Gradient Boosting Feature Importance
간단한 tree-based model을 만들어서 prediction 값을 만들고 standard feature importance estimation을 계산할 수 있다. 이 feature importance를 통해 standard correlation index보다 더 많은 정보를 알 수 있다. Feature importance는 model 훈련 phase에서 internal space partition이 실행되는 동안 특정 하나의 feature이 point되었을 때에 trees 전체에 대한 impurity index의 reduction을 summarize해준다. sklearn은 output의 sum이 1이되도록 normalization을 적용해서 결과를 보여준다.
gb = GradientBoostingRegressor(n_estimators=100)
gb.fit(X_train, y_train.values.ravel())
plt.bar(range(X_train.shape[1]), gb.feature_importances_)
plt.xticks(range(X_train.shape[1]), ['AT','V','AP','RH'])
위 코드로 graph되는 feature_importances_는 특정 feature의 값이 더 높을 수록 prediction에 더 큰 영향을 주는 것을 보여준다.
Permutation Importance
permutation importance는 model이 fit된 후에 계산할 수 있다.
This method works on a simple principle: If I randomly shuffle a single feature in the data, leaving the target and all others in place, how would that affect the final prediction performances?
데이터에서 특정 하나의 feature만 random하게 shuffle한다면, final prediction 성능에 어떤 영향을 끼칠지 살펴보는 것이다. 가장 중요한 feature일수록, shuffling으로 인해 가장 나쁜 prediction 성능이 확인될 것이다.
This is because we are corrupting the natural structure of data.
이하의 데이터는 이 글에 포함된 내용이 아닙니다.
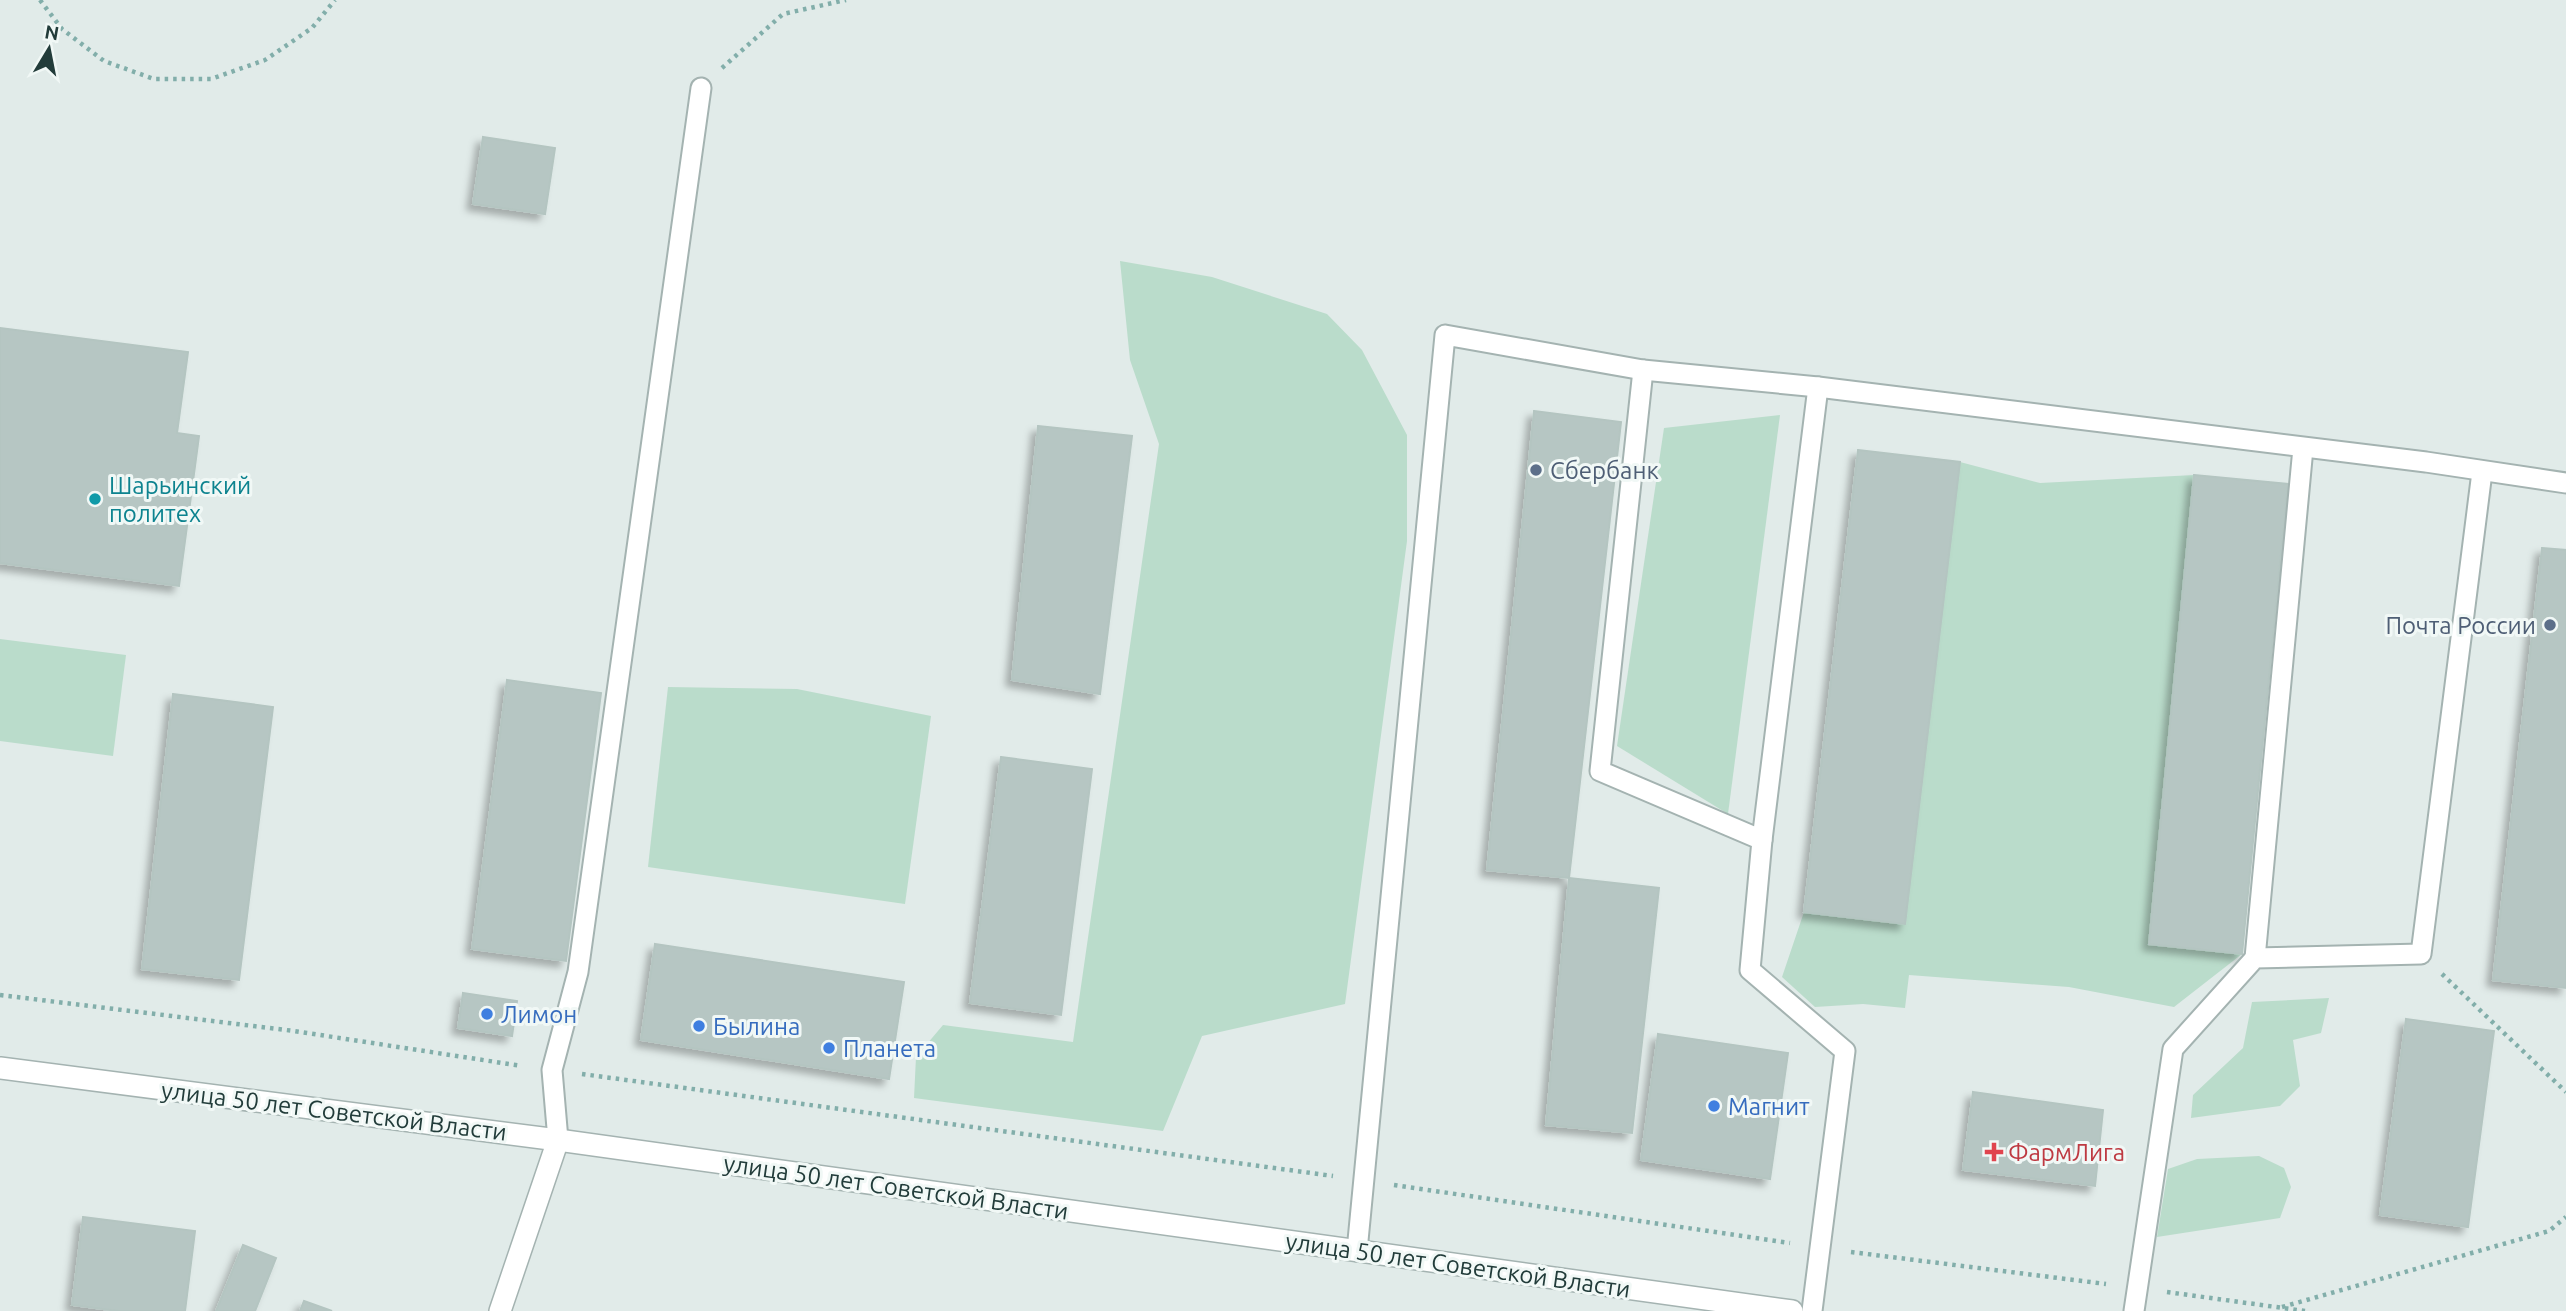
<svg xmlns="http://www.w3.org/2000/svg" width="2566" height="1311" font-family="Ubuntu,sans-serif">
  <defs>
    <filter id="shadow"><feDropShadow dx="-6" dy="6" stdDeviation="3.5" flood-color="#0004"/></filter>
  </defs>
  <rect width="100%" height="100%" fill="#e1ebe9"/>
  <g fill="#badccb">
    <path d="M1120,261L1212,277L1327,314L1362,350L1407,435V541L1345,1004L1202,1036L1163,1131L914,1098L916,1057L943,1025L1073,1042L1159,444L1130,360Z"/>
    <path d="M1780,415L1728,814L1617,746L1664,428Z"/>
    <path d="M1960,462L2040,483L2194,475L2149,944L2242,954L2174,1007L2069,987L1909,975L1905,1008L1863,1004L1815,1007L1782,977L1804,912L1905,924Z"/>
    <path d="M0,639L126,655L113,756L0,741Z"/>
    <path d="M668,687L797,689L931,716L905,904L648,867Z"/>
    <path d="M2329,998L2321,1033L2293,1040L2300,1086L2280,1106L2191,1118L2193,1095L2243,1048L2252,1002Z"/>
    <path d="M2259,1156L2284,1168L2291,1187L2280,1218L2157,1237L2168,1169L2197,1159Z"/>
  </g>
  <g fill="#b6c6c3" stroke="#b4c5c1" stroke-width="2" filter="url(#shadow)">
    <path d="M483,137L555,148L545,214L473,204Z"/>
    <path d="M0,328L188,352L177,433L199,436L179,586L0,563Z"/>
    <path d="M1534,411L1621,422L1569,878L1487,870Z"/>
    <path d="M1038,426L1132,436L1100,694L1012,680Z"/>
    <path d="M1858,450L1960,462L1905,924L1804,912Z"/>
    <path d="M2194,475L2288,484L2242,954L2149,944Z"/>
    <path d="M2542,548L2566,550V988L2493,980Z"/>
    <path d="M507,680L601,693L566,961L472,949Z"/>
    <path d="M173,694L273,707L239,980L142,969Z"/>
    <path d="M1001,757L1092,769L1061,1015L970,1003Z"/>
    <path d="M1569,878L1659,888L1632,1133L1546,1125Z"/>
    <path d="M655,944L904,982L889,1079L641,1040Z"/>
    <path d="M463,993L517,1001L512,1036L458,1028Z"/>
    <path d="M2406,1019L2494,1031L2468,1227L2380,1215Z"/>
    <path d="M1658,1034L1788,1053L1770,1179L1641,1160Z"/>
    <path d="M1973,1092L2103,1110L2095,1186L1963,1170Z"/>
    <path d="M83,1217L195,1231L185,1311H118L72,1305Z"/>
    <path d="M243,1245L276,1258L255,1311H216Z"/>
    <path d="M304,1301L332,1311H300Z"/>
  </g>
  <g fill="none" stroke-linecap="round" stroke-linejoin="round">
    <g stroke="#a4b3b1" stroke-width="23">
      <g id="service">
        <path d="M1643,370L1600,771L1762,840L1750,970L1845,1051L1812,1311"/>
        <path d="M1762,840L1818,387"/>
        <path d="M2255,958L2303,448"/>
        <path d="M558,1140L552,1070L578,972L701,88"/>
        <path d="M1357,1251L1445,335L1643,370L1818,387L2426,462L2566,483"/>
        <path d="M2134,1311L2173,1049L2255,958L2421,954L2482,472"/>
      </g>
    </g>
    <g stroke="#a4b3b1" stroke-width="24">
      <path id="minor" d="M500,1311L558,1140"/>
    </g>
    <g stroke="#a4b3b1" stroke-width="24">
      <path id="tertiary" d="M0,1068L558,1140L1792,1311"/>
    </g>
    <g stroke="#82aeaa" stroke-width="4.5" stroke-dasharray="3.5 5" stroke-linecap="butt">
      <path d="M40,0L62,29L104,61L154,79H211L265,60L312,28L335,0"/>
      <path d="M722,68L783,14L846,0"/>
      <path d="M2442,974L2566,1092"/>
      <path d="M0,995L294,1031L522,1066"/>
      <path d="M582,1074L1333,1176"/>
      <path d="M1394,1185L1790,1243"/>
      <path d="M1851,1252L2106,1284"/>
      <path d="M2167,1292L2305,1311"/>
      <path d="M2282,1307L2549,1231L2566,1217"/>
    </g>
    <use href="#service" stroke="#fff" stroke-width="19"/>
    <use href="#minor" stroke="#fff" stroke-width="21"/>
    <use href="#tertiary" stroke="#fff" stroke-width="21"/>
  </g>
  <g fill="#5c6f8a" stroke="#f1f8f6" stroke-width="2.5">
    <circle cx="1536" cy="470" r="7"/>
    <circle cx="2550" cy="625" r="7"/>
  </g>
  <circle fill="#0f9aa8" stroke="#f1f8f6" stroke-width="2.5" cx="95" cy="499" r="7"/>
  <g fill="#3f7fe0" stroke="#f1f8f6" stroke-width="2.5">
    <circle cx="487" cy="1014" r="7"/>
    <circle cx="699" cy="1026" r="7"/>
    <circle cx="829" cy="1048" r="7"/>
    <circle cx="1714" cy="1106" r="7"/>
  </g>
  <path fill="#e0444e" stroke="#f1f8f6" stroke-width="2.5" d="M1990.5 1141.5h7v7h7v7h-7v7h-7v-7h-7v-7h7z"/>
  <g text-anchor="middle" dominant-baseline="central" stroke-width="6" stroke-linejoin="round" paint-order="stroke">
    <g font-size="24" fill="#4e5e75" stroke="#f1f8f6" text-anchor="start">
      <text x="1550" y="470">Сбербанк</text>
      <text x="2536" y="625" text-anchor="end">Почта России</text>
    </g>
    <g font-size="24" fill="#0d838f" stroke="#f1f8f6" text-anchor="start">
      <text x="109" y="485">Шарьинский<tspan x="109" dy="28">политех</tspan></text>
    </g>
    <g font-size="24" fill="#366cbe" stroke="#f1f8f6" text-anchor="start">
      <text x="501" y="1014">Лимон</text>
      <text x="713" y="1026">Былина</text>
      <text x="843" y="1048">Планета</text>
      <text x="1728" y="1106">Магнит</text>
    </g>
    <g font-size="24" fill="#223c3a" stroke="#f1f8f6">
      <text transform="translate(334 1111) rotate(7)">улица 50 лет Советской Власти</text>
      <text transform="translate(896 1187) rotate(8)">улица 50 лет Советской Власти</text>
      <text transform="translate(1458 1265) rotate(8)">улица 50 лет Советской Власти</text>
    </g>
    <g font-size="24" fill="#be3a42" stroke="#f1f8f6" text-anchor="start">
      <text x="2008" y="1152">ФармЛига</text>
    </g>
  </g>
  <g transform="translate(49 49) rotate(10)" stroke="#f1f8f6" stroke-width="5" paint-order="stroke">
  <path d="M0-5L12 26L0 18L-12 26Z" fill="#223c3a"/>
  <text y="-10" font-size="19" font-weight="bold" text-anchor="middle" fill="#223c3a">N</text>
  </g>
</svg>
If we, with our shuffle, break a strong relationship we’ll compromise what our model has learned during training, resulting in higher errors (high error = high importance).
RandomForestRegressor
scikit-learn의 class중 하나로 존재하며, dataset의 feature reduction을 수행하기위해 feature들의 importance value와 같이 reduction의 기준으로 사용할 수 있는 parameter를 RandomForestRegressor를 통해 생성할 수 있다.
Feature Selection
Correlation coefficient, variance threshold, mean absolute difference, dispersion ratio와 같은 technique를 사용해서 more relevant feature를 선택할 수 있다.
Correlation is a measure of the linear relationship of 2 or more variables. Through correlation, we can predict one variable from the other. The logic behind using correlation for feature selection is that the good variables are highly correlated with the target. Furthermore, variables should be correlated with the target but should be uncorrelated among themselves.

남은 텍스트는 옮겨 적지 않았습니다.